First of all, WELCOME, BwanaBob, to the SDMB!!!
I think you’re all on the right track here. Intelligence is a sword with two edges: one will cut the enemy, the other will cut its source. Two of the best examples of this conundrum come from WWII.
Very soon after Pearl Harbor, U.S. Naval Intelligence broke the JN-25 code used by the Japanese to communicate to the various units of the Combined Fleet. In a theater of war that was practically all ocean, that meant that we knew pretty much every move the Japanese were going to make, in advance. But using that advance intelligence without restraint would have led the Japanese to figure out in short order that their code had been broken, at which point they would undoubtedly devise a new code. Then we’d spend weeks or months cracking that one while operating in the dark. Instead, the intelligence gleaned from JN-25 was used selectively. At times, it was deliberately ignored; at other times, it was used to our advantage. But always the source was guarded through various means. The JN-25 intelligence was the basis for the stunning U.S. victory at Midway, against tall odds and only six months after Pearl Harbor, but it was used in such a way that the Japanese didn’t know the code had been broken. Similarly, the JN-25 info enabled a squadron of P-38’s to be in precisely the right place at exactly the right time to shoot down a Japanese “Betty” bomber that was carrying Admiral Yamamoto to a conference at Bougainville. Again, the Japanese wrote the incident off to random chance. The key to our success was “enforced inconsistency,” for lack of a better term. We used the JN-25 code intelligence only when the potential payoff was huge.

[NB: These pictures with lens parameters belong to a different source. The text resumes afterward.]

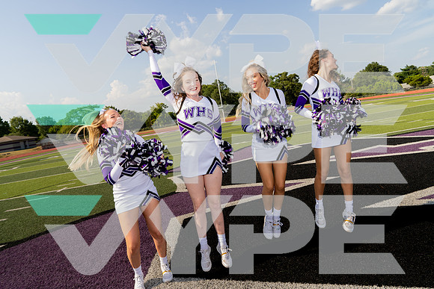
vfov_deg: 51.3
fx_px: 301
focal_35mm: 25
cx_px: 217
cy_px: 144
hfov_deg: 71.5
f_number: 7.1
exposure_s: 1/250
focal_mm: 25
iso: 100
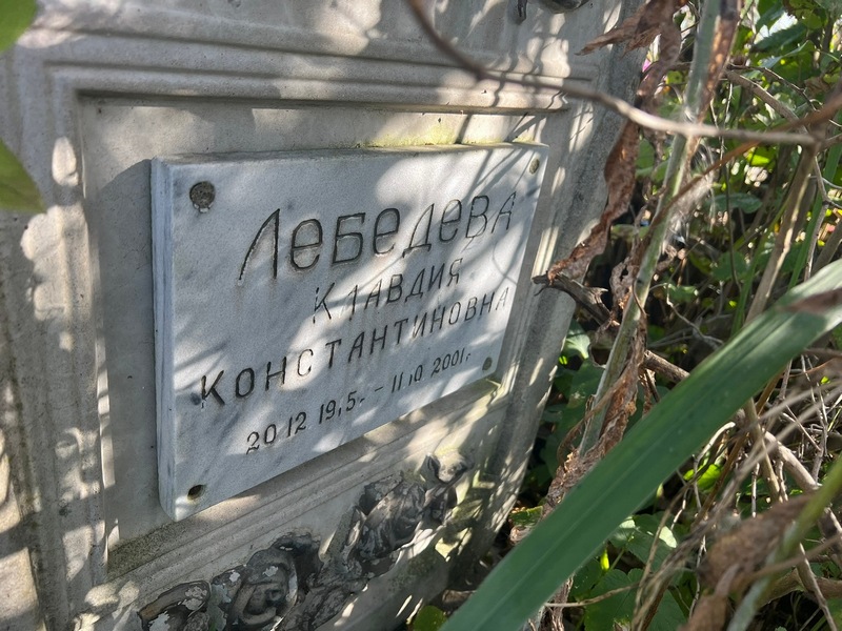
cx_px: 421
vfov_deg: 53.1
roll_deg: -9.6
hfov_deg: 67.3
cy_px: 316
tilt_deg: -26.5
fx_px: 632
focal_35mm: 26
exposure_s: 1/452
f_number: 1.5
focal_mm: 5.7
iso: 50
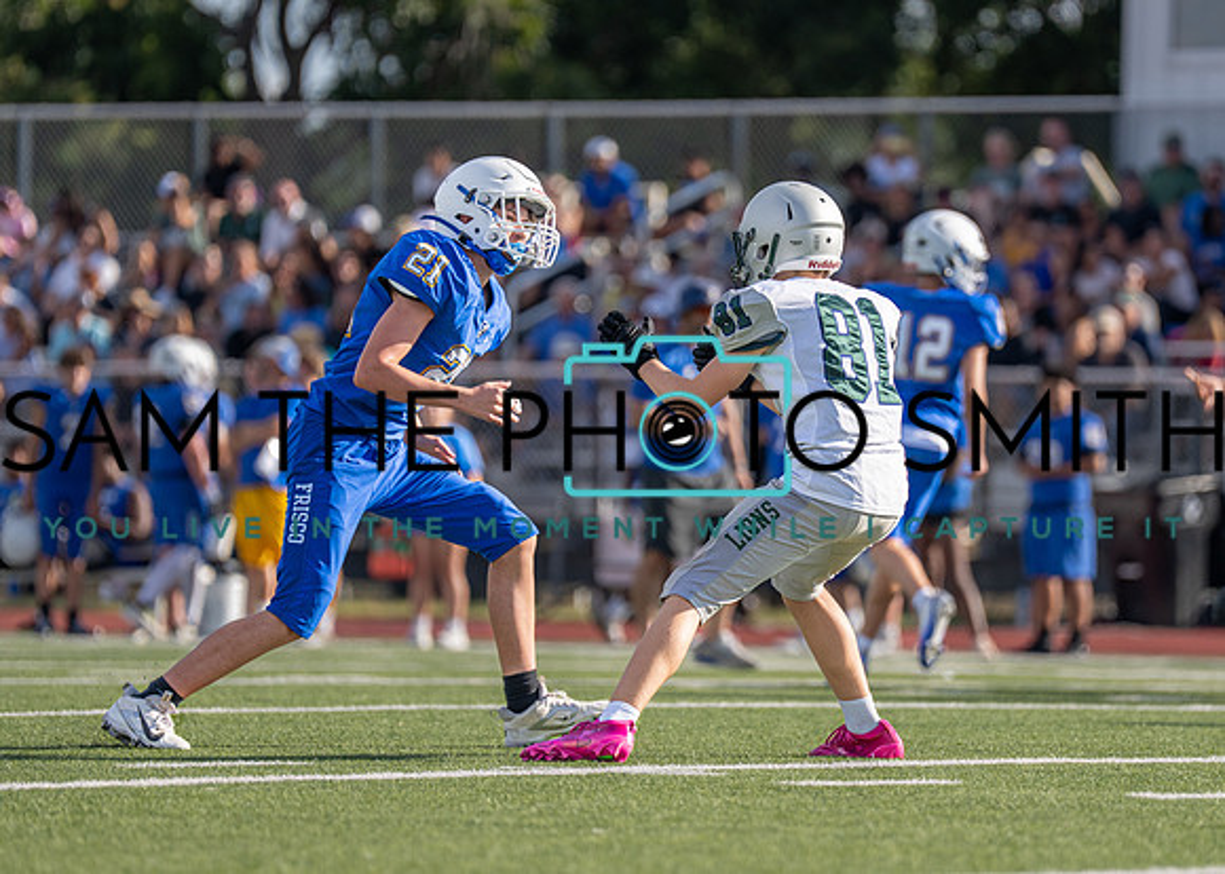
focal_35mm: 326
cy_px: 401
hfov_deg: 6.2
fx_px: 11353
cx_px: 761
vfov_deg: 4.4
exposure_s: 1/2000
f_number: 2.8
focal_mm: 200
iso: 100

On the other side of the world, the British were in possession, early on, of working models of the German “Enigma” code machine, a pretty sophisticated device (for the time) that used a series of tumblers and drums to electro-mechanically convert coded messages into plain text. The “Ultra” program eventually obtained Enigmas for most of the German military services, and the quality of the intelligence provided by Ultra was on a par with what the U.S. Navy got from JN-25. But again, the British used the intelligence sparingly. For example, rather than take the chance of tipping off the Germans, Churchill deliberately declined to evacuate Coventry, even though he knew, through Ultra, that German bombers were assigned to blanket the city with incendiaries.
The true value of intelligence, no matter what its source, is the ability to anticipate what the enemy is going to do and act accordingly. There is seldom an advantage in broadcasting to friends and enemies alike the quality or quantity of the intelligence at one’s disposal.